Saturday, March 4, 2017

city power & light
 
Today the community of Crosbyton, population less than 2,000, is surrounded by wind turbines and the municipal power company is out of business.  Nice jaunt today for "Junk in the Truck."
 
Crosbyton, Texas

Tuesday, September 6, 2016

boxcar art
 
Business in Wayside has gone, well—by the wayside.  Sometimes called a ghost town, Wayside has a closed school, community church, cemetery and a defunct elevator.  The community, on Ranch Road 285 south of Palo Duro Canyon, was founded as a rural school district in 1893.   Mrs. Hervey J. Bradford named the place Wayside, for its location on the "way-side" of the canyon, when she opened a post office in September 1897.  It’s not a place you generally pass through going somewhere else.
 
Wayside, Texas
9.5.2016

Monday, November 2, 2015

relics of the past
 
Scattered across the South Plains, like remnants of Stonehenge monuments, grain elevators anchor forgotten places.  Many small agricultural towns were linked to larger cities by the railroad.  Silos like these were an important step in the marketing of the grain harvest.
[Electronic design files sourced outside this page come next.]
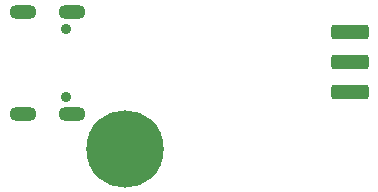
<source format=gbs>
G04*
G04 #@! TF.GenerationSoftware,Altium Limited,Altium Designer,24.4.1 (13)*
G04*
G04 Layer_Color=16711935*
%FSLAX25Y25*%
%MOIN*%
G70*
G04*
G04 #@! TF.SameCoordinates,8F4D0D87-6A9C-402C-AAC4-36E78E1324AD*
G04*
G04*
G04 #@! TF.FilePolarity,Negative*
G04*
G01*
G75*
G04:AMPARAMS|DCode=28|XSize=47.37mil|YSize=126.11mil|CornerRadius=8.92mil|HoleSize=0mil|Usage=FLASHONLY|Rotation=90.000|XOffset=0mil|YOffset=0mil|HoleType=Round|Shape=RoundedRectangle|*
%AMROUNDEDRECTD28*
21,1,0.04737,0.10827,0,0,90.0*
21,1,0.02953,0.12611,0,0,90.0*
1,1,0.01784,0.05413,0.01476*
1,1,0.01784,0.05413,-0.01476*
1,1,0.01784,-0.05413,-0.01476*
1,1,0.01784,-0.05413,0.01476*
%
%ADD28ROUNDEDRECTD28*%
%ADD39O,0.09068X0.04934*%
%ADD40C,0.03556*%
%ADD41C,0.25800*%
D28*
X115157Y11850D02*
D03*
Y21850D02*
D03*
Y31850D02*
D03*
D39*
X22559Y38768D02*
D03*
Y4752D02*
D03*
X6102Y38768D02*
D03*
Y4752D02*
D03*
D40*
X20472Y33138D02*
D03*
Y10382D02*
D03*
D41*
X40354Y-6890D02*
D03*
M02*

</source>
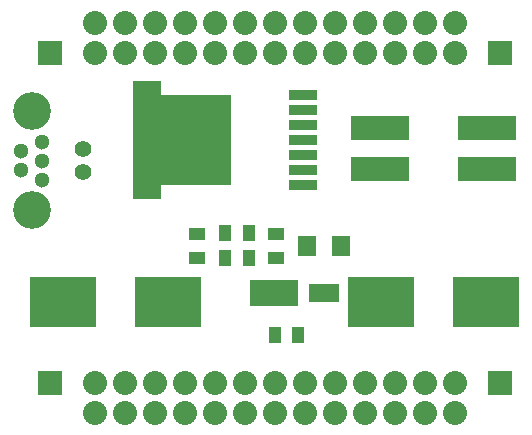
<source format=gts>
G04 #@! TF.FileFunction,Soldermask,Top*
%FSLAX46Y46*%
G04 Gerber Fmt 4.6, Leading zero omitted, Abs format (unit mm)*
G04 Created by KiCad (PCBNEW (2015-06-26 BZR 5832)-product) date Dienstag, 12. Januar 2016 'u45' 20:45:01*
%MOMM*%
G01*
G04 APERTURE LIST*
%ADD10C,0.150000*%
%ADD11C,1.422400*%
%ADD12C,2.032000*%
%ADD13R,1.099820X1.399540*%
%ADD14R,1.597660X1.800860*%
%ADD15R,2.500000X1.520000*%
%ADD16R,4.100000X2.200000*%
%ADD17R,1.399540X1.099820*%
%ADD18R,2.032000X2.032000*%
%ADD19O,2.032000X2.032000*%
%ADD20C,1.300000*%
%ADD21C,3.200000*%
%ADD22R,6.350000X7.620000*%
%ADD23R,2.410000X0.910000*%
%ADD24R,2.410000X10.000000*%
%ADD25R,5.000000X2.150000*%
%ADD26R,5.600000X4.300000*%
G04 APERTURE END LIST*
D10*
D11*
X98044000Y-99042220D03*
X98044000Y-97045780D03*
D12*
X116840000Y-119380000D03*
X114300000Y-119380000D03*
X111760000Y-119380000D03*
X116840000Y-116840000D03*
X114300000Y-116840000D03*
X111760000Y-116840000D03*
X116840000Y-88900000D03*
X114300000Y-88900000D03*
X111760000Y-88900000D03*
D13*
X112123220Y-106299000D03*
X110126780Y-106299000D03*
X112123220Y-104140000D03*
X110126780Y-104140000D03*
D14*
X117071140Y-105283000D03*
X119910860Y-105283000D03*
D15*
X118502000Y-109220000D03*
D16*
X114282000Y-109220000D03*
D12*
X99060000Y-116840000D03*
X104140000Y-88900000D03*
X106680000Y-88900000D03*
X121920000Y-88900000D03*
X124460000Y-88900000D03*
D17*
X114427000Y-104284780D03*
X114427000Y-106281220D03*
D13*
X116314220Y-112776000D03*
X114317780Y-112776000D03*
D17*
X107696000Y-104284780D03*
X107696000Y-106281220D03*
D12*
X116840000Y-86360000D03*
X114300000Y-86360000D03*
X111760000Y-86360000D03*
D18*
X95250000Y-88900000D03*
D12*
X99060000Y-88900000D03*
X101600000Y-88900000D03*
D18*
X133350000Y-88900000D03*
X133350000Y-116840000D03*
D12*
X101600000Y-116840000D03*
X101600000Y-119380000D03*
D18*
X95250000Y-116840000D03*
D12*
X99060000Y-86360000D03*
X101600000Y-86360000D03*
X127000000Y-116840000D03*
X104140000Y-86360000D03*
X106680000Y-86360000D03*
X121920000Y-86360000D03*
X127000000Y-86360000D03*
X129540000Y-86360000D03*
X124460000Y-86360000D03*
X129540000Y-119380000D03*
X127000000Y-119380000D03*
X129540000Y-88900000D03*
X127000000Y-88900000D03*
X99060000Y-119380000D03*
X129540000Y-116840000D03*
X104140000Y-119380000D03*
X104140000Y-116840000D03*
X106680000Y-119380000D03*
X106680000Y-116840000D03*
X109220000Y-119380000D03*
X109220000Y-116840000D03*
X119380000Y-119380000D03*
X119380000Y-116840000D03*
X121920000Y-119380000D03*
X121920000Y-116840000D03*
X124460000Y-119380000D03*
X124460000Y-116840000D03*
X119380000Y-88900000D03*
D19*
X119380000Y-86360000D03*
D12*
X109220000Y-88900000D03*
D19*
X109220000Y-86360000D03*
D20*
X94626000Y-99644000D03*
X92826000Y-98844000D03*
X94626000Y-98044000D03*
X92826000Y-97244000D03*
X94626000Y-96444000D03*
D21*
X93726000Y-93844000D03*
X93726000Y-102244000D03*
D22*
X107490000Y-96266000D03*
D23*
X116715000Y-100076000D03*
X116715000Y-98806000D03*
X116715000Y-97536000D03*
X116715000Y-96266000D03*
X116715000Y-94996000D03*
X116715000Y-93726000D03*
X116715000Y-92456000D03*
D24*
X103490000Y-96266000D03*
D25*
X132262000Y-98743000D03*
X132262000Y-95313000D03*
X123262000Y-95313000D03*
X123262000Y-98743000D03*
D26*
X96388000Y-109982000D03*
X105288000Y-109982000D03*
X132212000Y-109982000D03*
X123312000Y-109982000D03*
M02*

</source>
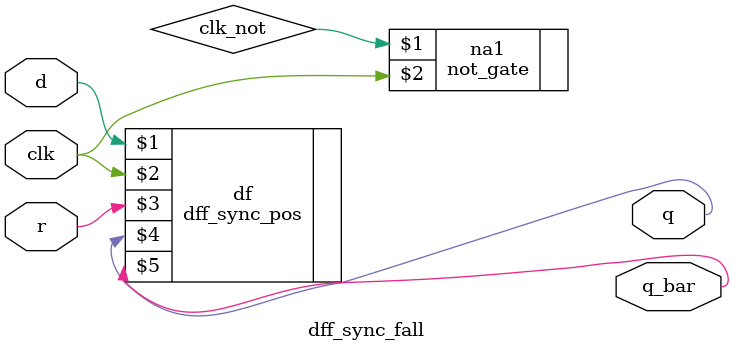
<source format=v>
module dff_sync_fall(d, clk, r, q, q_bar);

    input d, clk, r;
    output q, q_bar;

    wire clk_not;

    not_gate na1(clk_not, clk);

    dff_sync_pos df(d,clk,r,q,q_bar);
endmodule
</source>
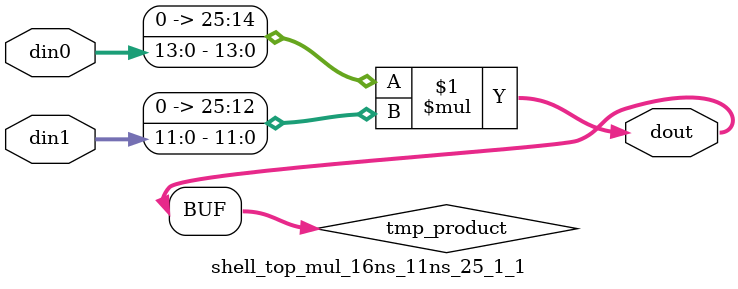
<source format=v>

`timescale 1 ns / 1 ps

  module shell_top_mul_16ns_11ns_25_1_1(din0, din1, dout);
parameter ID = 1;
parameter NUM_STAGE = 0;
parameter din0_WIDTH = 14;
parameter din1_WIDTH = 12;
parameter dout_WIDTH = 26;

input [din0_WIDTH - 1 : 0] din0; 
input [din1_WIDTH - 1 : 0] din1; 
output [dout_WIDTH - 1 : 0] dout;

wire signed [dout_WIDTH - 1 : 0] tmp_product;










assign tmp_product = $signed({1'b0, din0}) * $signed({1'b0, din1});











assign dout = tmp_product;







endmodule

</source>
Increasingly,  silos and short line railroads bypass diminishing towns and now two-thirds of grain is moved by truck.  Abandoned grain elevators on weedy spurs become monuments to times past.
 
Roundup, Texas
US 84 and FM 2131
11.1.2015

Monday, February 2, 2015

the blue door
 
In 2012 the Harvest Queen Mill was dethroned -- another Plainview business bites the dust.  Agribusiness conglomerate Archer Daniels Midland cut 1,000 jobs, including the 30 or so employees in Plainview, due to declining corn and soybean prices.The Plainview Harvest Queen Mill and Elevator was built in 1926 to mill wheat. The facility was converted in the 1970s to produce industrial starch from grain sorghum. ADM, an international corporation out of UK, acquired the facility in 1985.  A fixture on the Plainview skyline, this portion of the mill is about six stories with the blue door on the 3rd level.
 
Harvest Queen Mill and Elevator
1208 N. Columbia
Plainview, Texas
2.1.2015
photo courtesy of  Plainview Herald


Tuesday, November 5, 2013

sorghum hill
 
The color of the mature head of grain sorghum, or milo, depends on the variety of seed planted.  Ben Franklin is credited with introducing the crop in the 1700s.  Sorghum uses include food grain for humans, livestock feed and fuel ethanol production.  This yield on the South Plains is good this year.    There were at least six towns in Texas named Providence.  The one in Floyd County is now referred to as a "populated place."  The school is gone -- just a marker with the date 1923 remains.  The Providence Elevator is still in business but don't expect a meal at the Crume Gin & CafĂ© down the road -- it's closed.
 
Providence, Texas
Floyd County
Farm Roads 2301 and 788
10.26.2014

Tuesday, September 24, 2013

open education
 
Today only Crosbyton, Ralls and Lorenzo have schools in Crosby County.  The situation was different in the earlier part of the20th century.  Small towns like Emma, Cone and Estacado once  populated the high plains and most built a school house.  The school in Doughtery was built in 1929 but today only partial brick walls still stand.  What looked like a prosperous future in the 1920s faded in the 1930s with the depression, dust bowl and declining cotton production.  The Producers grain elevator towers on the horizon but is also devoid of life and business.  Rural towns are not completely dead but in dire need of life support.
 
Doughtery, Crosby County, Texas
9.21.2013

Wednesday, January 16, 2013

rusty hulk
 
The rusting grain elevator is the largest structure in town. It reminds me of the prow of an ancient battleship sailing westward. And like antiquated battleships, grain elevators are in mothballs -- sidelined and empty -- victims of technology and economy.